* [WHAT THE TASK REQUIRES]:
Across these entries, count the lines holding the string "contact"; the number is the whole answer.

* [TASK DATA]:
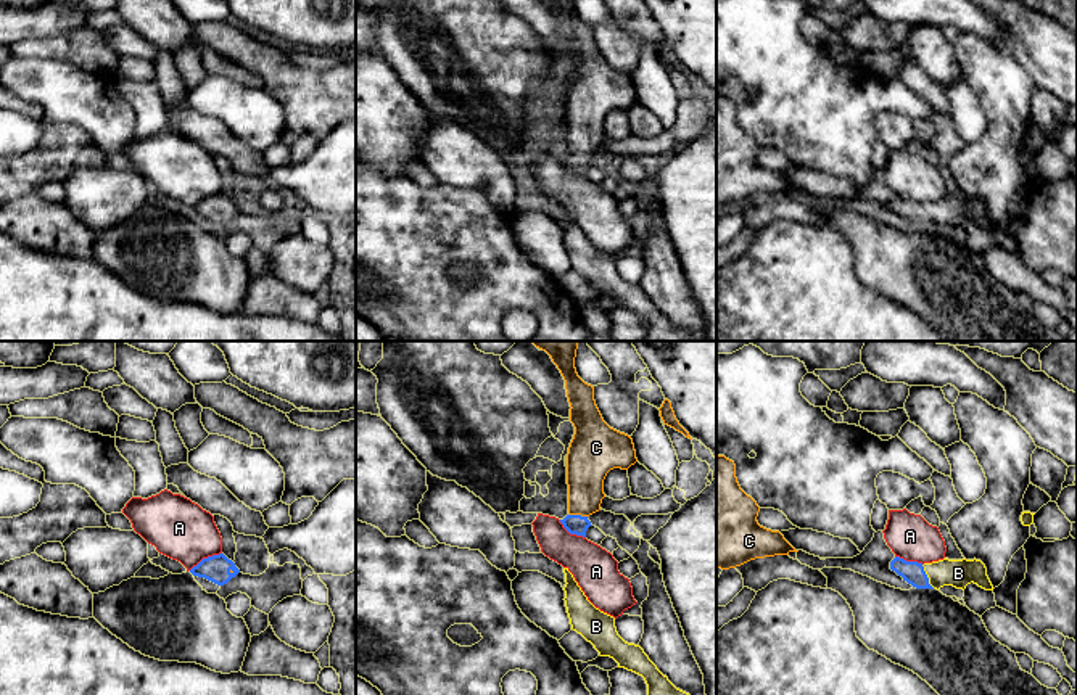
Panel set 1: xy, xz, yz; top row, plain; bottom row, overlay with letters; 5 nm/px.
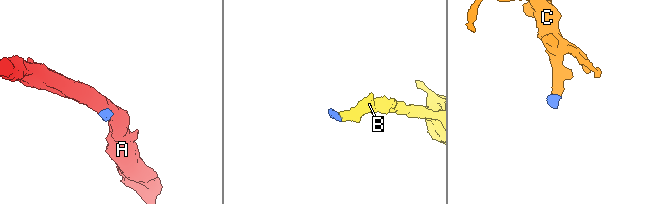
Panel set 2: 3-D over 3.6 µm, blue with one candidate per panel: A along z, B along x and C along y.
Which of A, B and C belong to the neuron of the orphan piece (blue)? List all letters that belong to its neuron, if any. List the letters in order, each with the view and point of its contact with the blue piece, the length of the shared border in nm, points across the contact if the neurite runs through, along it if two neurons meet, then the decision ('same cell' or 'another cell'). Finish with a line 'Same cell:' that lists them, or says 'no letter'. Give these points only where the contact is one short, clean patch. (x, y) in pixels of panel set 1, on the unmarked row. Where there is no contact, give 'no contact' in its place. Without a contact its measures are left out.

...

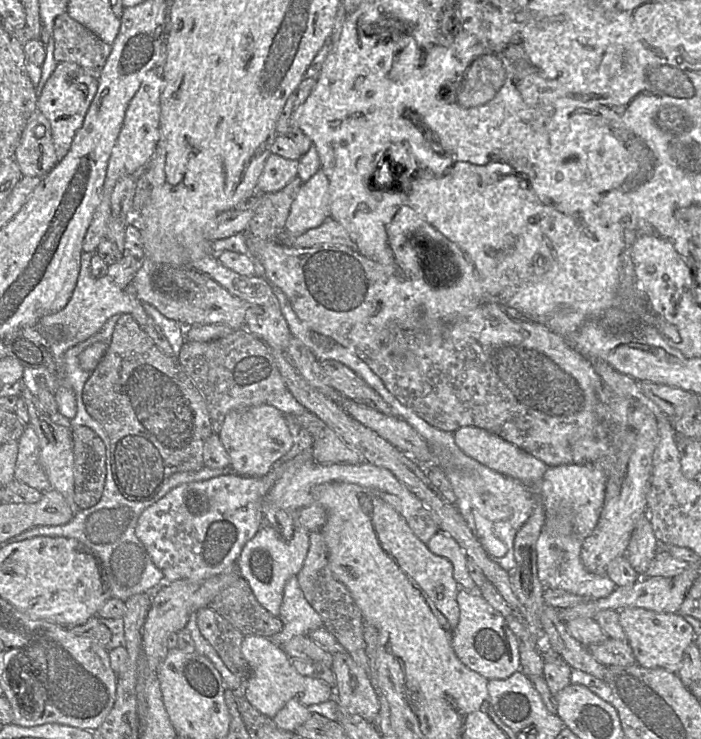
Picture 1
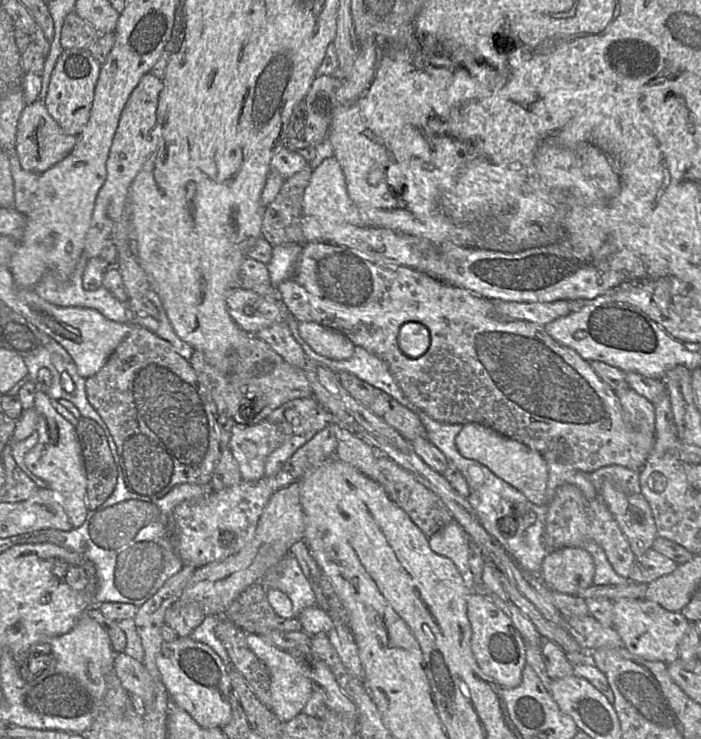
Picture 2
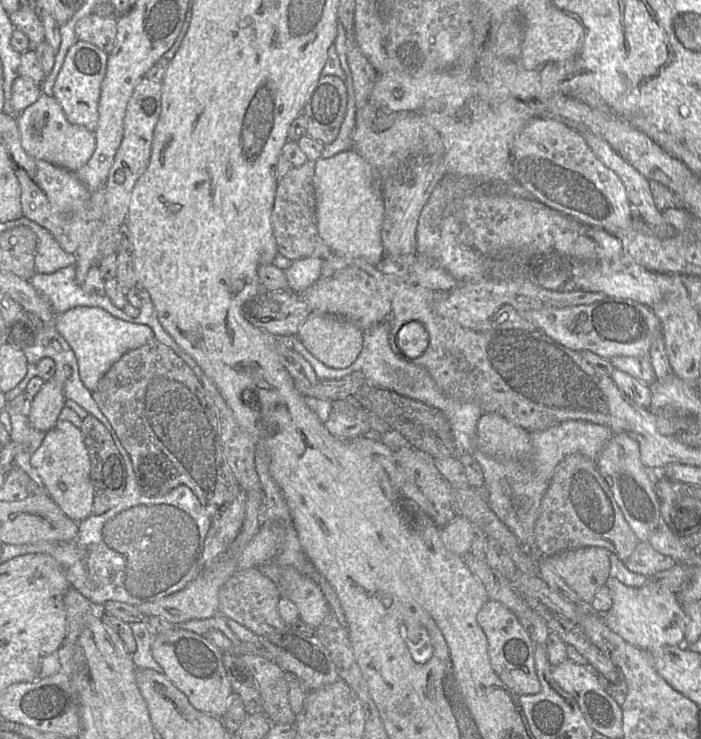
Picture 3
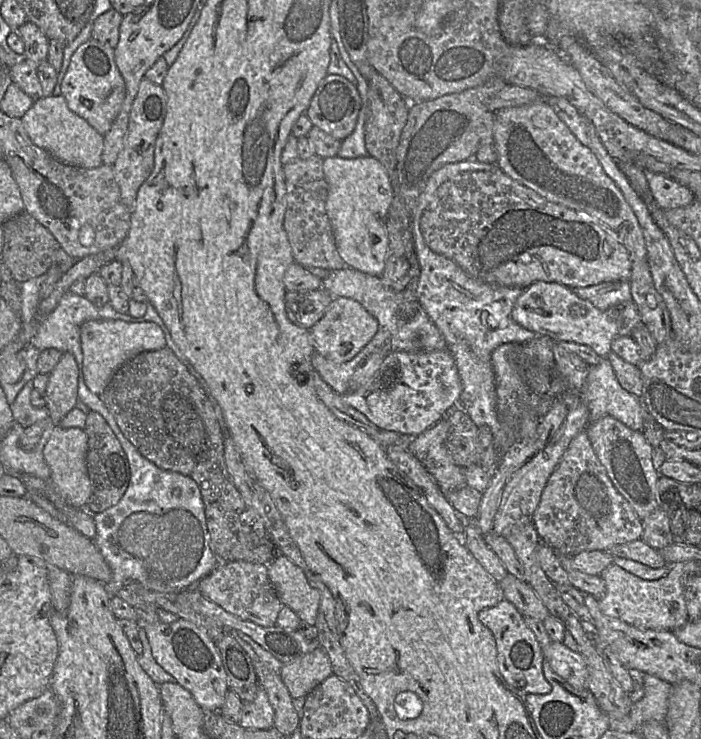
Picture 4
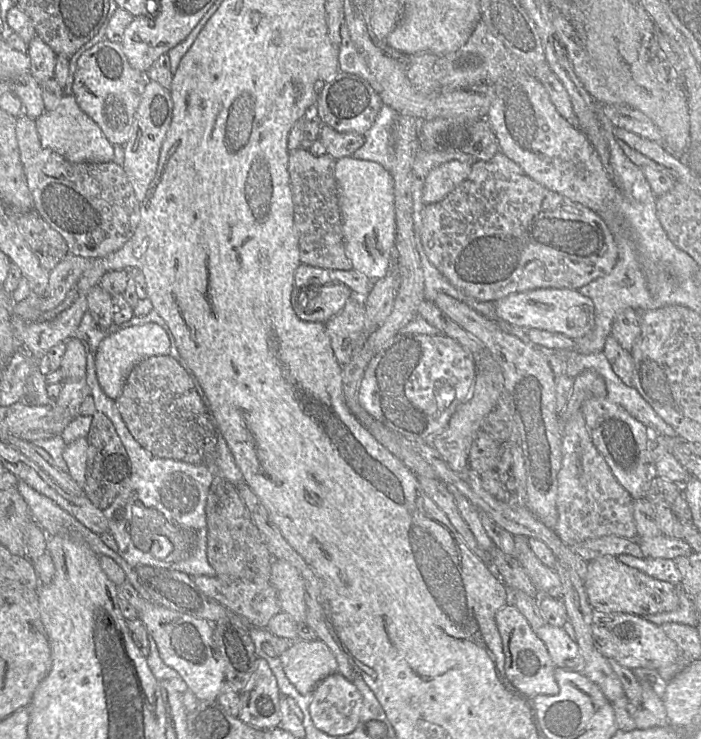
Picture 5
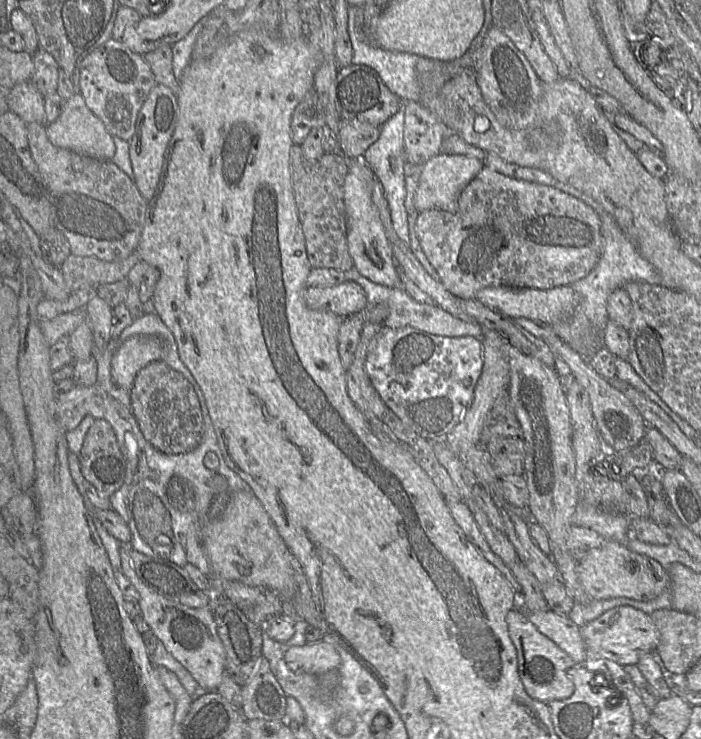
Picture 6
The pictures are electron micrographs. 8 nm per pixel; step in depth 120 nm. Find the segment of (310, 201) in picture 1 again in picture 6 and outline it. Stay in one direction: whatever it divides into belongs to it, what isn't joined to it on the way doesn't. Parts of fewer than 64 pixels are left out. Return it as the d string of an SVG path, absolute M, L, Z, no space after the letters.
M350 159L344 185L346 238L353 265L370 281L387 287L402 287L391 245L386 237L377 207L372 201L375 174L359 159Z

==

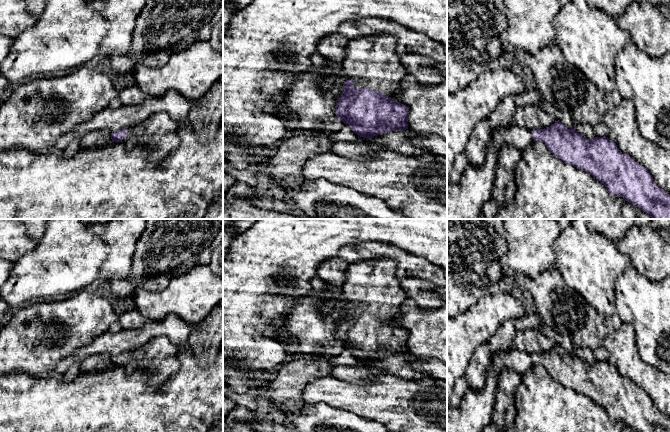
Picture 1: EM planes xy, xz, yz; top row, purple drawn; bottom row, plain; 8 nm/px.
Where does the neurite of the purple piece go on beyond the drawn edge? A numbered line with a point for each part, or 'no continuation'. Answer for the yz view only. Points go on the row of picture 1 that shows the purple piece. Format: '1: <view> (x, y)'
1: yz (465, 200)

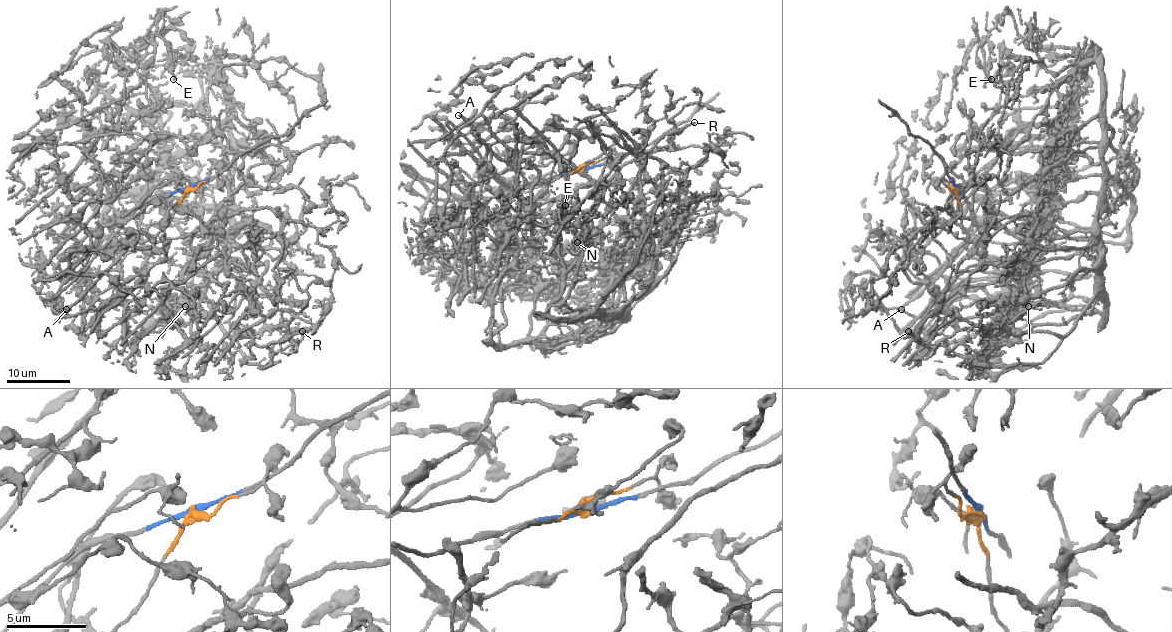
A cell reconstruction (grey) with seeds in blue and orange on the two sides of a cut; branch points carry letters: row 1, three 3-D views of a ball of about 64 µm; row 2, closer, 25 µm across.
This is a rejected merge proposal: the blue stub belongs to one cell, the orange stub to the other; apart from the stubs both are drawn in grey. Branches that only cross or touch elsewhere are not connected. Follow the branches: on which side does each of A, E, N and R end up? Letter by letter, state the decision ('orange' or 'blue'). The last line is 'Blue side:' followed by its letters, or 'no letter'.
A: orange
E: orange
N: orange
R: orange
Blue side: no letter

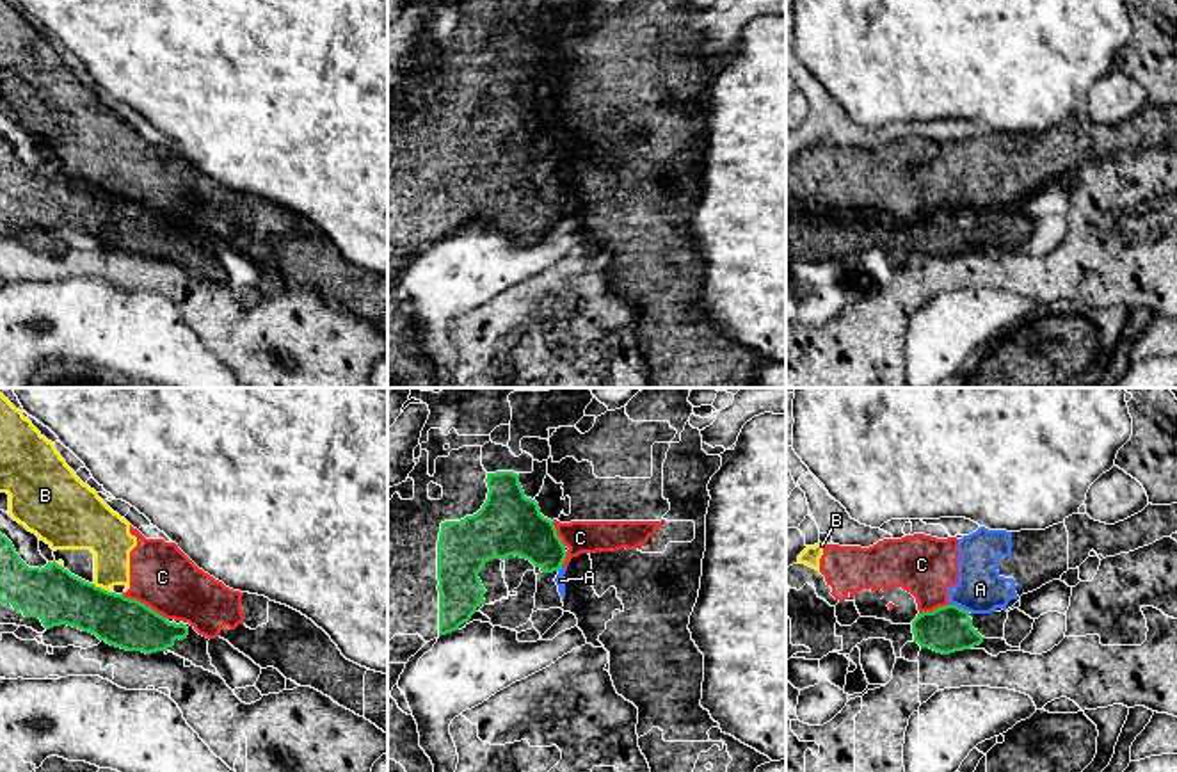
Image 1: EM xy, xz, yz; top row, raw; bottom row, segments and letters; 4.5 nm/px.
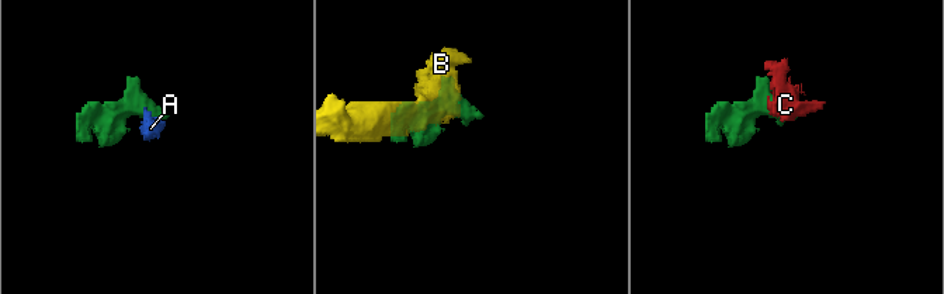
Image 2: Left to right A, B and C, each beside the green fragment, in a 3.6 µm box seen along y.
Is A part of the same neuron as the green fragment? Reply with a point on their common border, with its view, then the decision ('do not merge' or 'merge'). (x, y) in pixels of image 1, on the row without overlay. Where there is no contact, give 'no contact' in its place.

* [PROBLEM SOLUTION]:
2